Of course, what one should do is to simply develop, so here is my try:
- LHS
\begin{align} & \phantom{\; = \;}\dot{\xi}(t)=\frac{d}{dt}\left(\Phi(t,\sigma_0)x_0 + \int_{\sigma_0}^t \Phi(t,s)\nu(s) \, ds\right) = \frac{d}{dt}\left(\Phi(t,\sigma_0)x_0\right) + \frac{d}{dt}\left(\int_{\sigma_0}^t \Phi(t,s)\nu(s) \, ds\right)\\ & = A(t)\Phi(t,\sigma_0)x_0 + \Phi(t,t)\nu(t) \text{ (1}^{\text{st}}\text{ fundamental theorem of calculus)}\\ & = A(t)\Phi(t,\sigma_0)x_0 + \nu(t). \end{align}
- RHS
\begin{align} & \phantom{\; = \;}A(t)\xi(t) + \nu(t) = A(t)\left(\Phi(t,\sigma_0)x_0 + \int_{\sigma_0}^t \Phi(t,s)\nu(s) \, ds\right) + \nu(t)\\ & = A(t)\Phi(t,\sigma_0)x_0 + \int_{\sigma_0}^t A(t)\Phi(t,s)\nu(s) \, ds + \nu(t). \end{align}
Here I don't know what to do. There are useful properties like $\Phi(t,s)^{-1} = \Phi(s,t)$, but I don't see how to use them.

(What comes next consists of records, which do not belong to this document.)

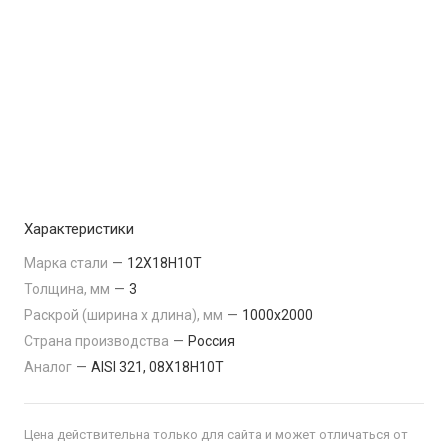
Характеристики
Марка стали
—
12Х18Н10Т
Толщина, мм
—
3
Раскрой (ширина х длина), мм
—
1000x2000
Страна производства
—
Россия
Аналог
—
AISI 321, 08Х18Н10Т
Цена действительна только для сайта и может отличаться от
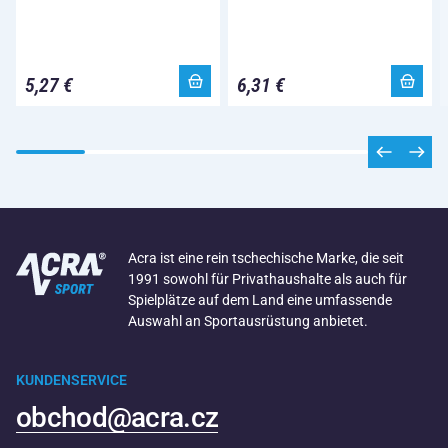
5,27 €
6,31 €
Acra ist eine rein tschechische Marke, die seit
1991 sowohl für Privathaushalte als auch für
Spielplätze auf dem Land eine umfassende
Auswahl an Sportausrüstung anbietet.
KUNDENSERVICE
obchod@acra.cz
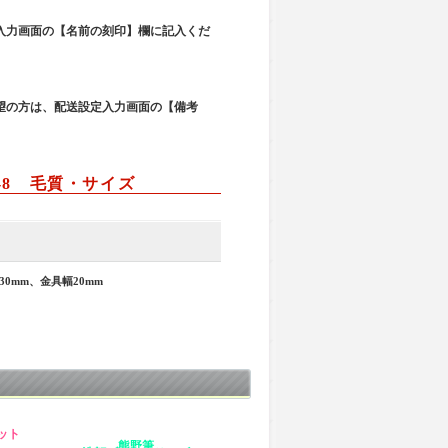
入力画面の【名前の刻印】欄に記入くだ
望の方は、配送設定入力画面の【備考
-8 毛質・サイズ
30mm、金具幅20mm
ット
熊野筆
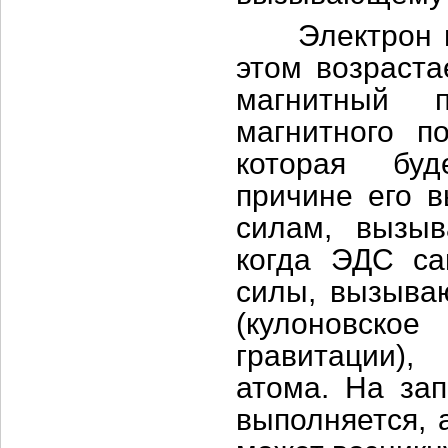
Электрон в а
этом возраста
магнитный п
магнитного п
которая буд
причине его в
силам, вызыв
когда ЭДС са
силы, вызыва
(кулоновско
гравитации),
атома. На за
выполняется, 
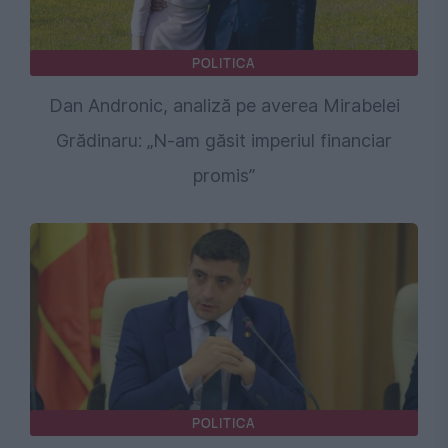
POLITICA
Dan Andronic, analiză pe averea Mirabelei
Grădinaru: „N-am găsit imperiul financiar
promis”
POLITICA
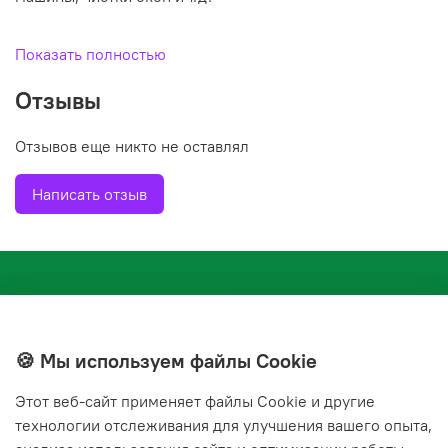
Показать полностью
Отзывы
Отзывов еще никто не оставлял
Написать отзыв
🍪 Мы используем файлы Cookie
Этот веб‑сайт применяет файлы Cookie и другие
+7(843) 210-20-24
технологии отслеживания для улучшения вашего опыта,
справочная служба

I know there are a lot of questions about the variation of parameters formula:
How to derive the variation of parameters formula?,
Approach of Variation of parameters (Variation of Constants),
First Order ODE - Variation Of Parameters.
but as far as I've seen nobody has asked about this verification, it should be simple (so say all the books of theory of ODE that I've consulted) but I don't see how to proceed.
Any hints? what am I missing?
If this is a duped question my apologies.
EDIT (one day later).
Ok, after 24 hours, I think I manage to see how to do it. First, indeed in the RHS we have that:
\begin{align} & \phantom{\; = \;}A(t)\xi(t) + \nu(t) = A(t)\Phi(t,\sigma_0)x_0 + A(t)\int_{\sigma_0}^t\Phi(t,s)\nu(s) \, ds + \nu(t). \end{align}
The trick is in the LHS: using the fact that $\Phi(t,s) = \Phi(t,\sigma_0)\Phi(\sigma_0,s)$ for any $t,s,\sigma_0 \in \mathbb{R}$, we can see that:
\begin{align} \dot{\xi}(t) & =\frac{d}{dt}\left(\Phi(t,\sigma_0)x_0 + \int_{\sigma_0}^t \Phi(t,s)\nu(s) \, ds\right) = \frac{d}{dt}\left(\Phi(t,\sigma_0)x_0\right) + \frac{d}{dt}\left(\int_{\sigma_0}^t \Phi(t,s)\nu(s) \, ds\right)\\ & = A(t)\Phi(t,\sigma_0)x_0 + \frac{d}{dt}\left( \Phi(t,\sigma_0)\int_{\sigma_0}^t \Phi(\sigma_0,s)\nu(s) \, ds\right)\\ & = A(t)\Phi(t,\sigma_0)x_0 + \frac{d}{dt}\left( \Phi(t,\sigma_0)\right)\int_{\sigma_0}^t \Phi(\sigma_0,s)\nu(s) \, ds + \Phi(t,\sigma_0)\frac{d}{dt}\left(\int_{\sigma_0}^t \Phi(\sigma_0,s)\nu(s) \, ds\right) \; \text{(derivative product rule)}\\ & = A(t)\Phi(t,\sigma_0)x_0 + A(t)\Phi(t,\sigma_0)\int_{\sigma_0}^t \Phi(\sigma_0,s)\nu(s) \, ds + \Phi(t,\sigma_0)\Phi(\sigma_0,t)\nu(t)\\ & = A(t)\Phi(t,\sigma_0)x_0 + A(t)\int_{\sigma_0}^t \Phi(t,s)\nu(s) \, ds + \nu(t) \end{align}
Wich proves \eqref{2}.
So I suppose I just answered my own question.
Going to leave the question in case someone sees something weird in my procedure. And in case it helps someone else.